If the other party has a lawyer, don’t worry. It is the judge, not the lawyer, who controls the hearing. The judge will ask you to tell your side of the story. At that time you should show any proof you have. The judge may also question any witnesses that either party has. Finally, the judge may ask both of you if you have a final statement or questions to ask the other side. If you are the defendant and you have a counterclaim, be sure to explain that when you testify.
At the hearing the judge focuses on:
- Allowing you and the other party to have your say
- Getting the facts so that he or she understands the case
The judge may decide the case right away or may take more time to think about the case. If the judge needs more time to think about the case, the court will send you the decision in writing. The judge's decision is called a judgment. It is a written order saying who won the case and whether one party has to pay the other party money.
Some Do’s and Don’ts for Your Hearing
- Be brief. Give the court all the information it needs but don’t be long-winded. The judge will want to hear all of the important facts as briefly as possible. It may be helpful to make an outline of what you want to say for your own use, but you should come prepared to explain your claim or defense to the court. This way, you will be sure you haven’t left anything out.
- Be polite at all times.
- Don’t interrupt the other party, the judge, or any of the witnesses.
Either party in a small claims case may appeal the decision. You should consider talking to a lawyer before deciding to appeal a judgment. An appeal can be difficult to do on your own.
To appeal, you must file a notice of appeal and pay a filing fee within 30 days from the date the court issued the judgment. File the notice of appeal with the Civil Division of the superior court clerk.
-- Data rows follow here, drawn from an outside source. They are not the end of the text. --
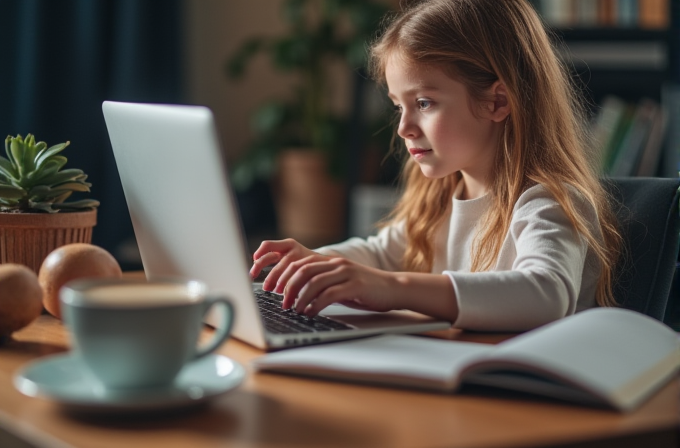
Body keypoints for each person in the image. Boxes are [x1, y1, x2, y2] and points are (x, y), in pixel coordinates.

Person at [249, 0, 622, 332]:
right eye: (399, 106)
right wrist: (315, 264)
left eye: (424, 103)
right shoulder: (440, 198)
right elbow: (379, 254)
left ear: (497, 102)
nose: (403, 128)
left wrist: (392, 288)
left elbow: (545, 294)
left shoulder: (550, 201)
You can fill in the notice of appeal online and then print it, or you can print out a blank notice and fill it in by hand.
An appeal is not a new trial. On appeal, you can’t present new facts to the judge. An appeal is a chance for a different judge to review the case and decide whether the first judge made mistakes in the law when deciding your case. On the Notice of Appeal form, you should explain what legal mistakes you think the small claims judge made in your case.
All appeals must be filed within 30 days of the date the court issues the judgment in the case.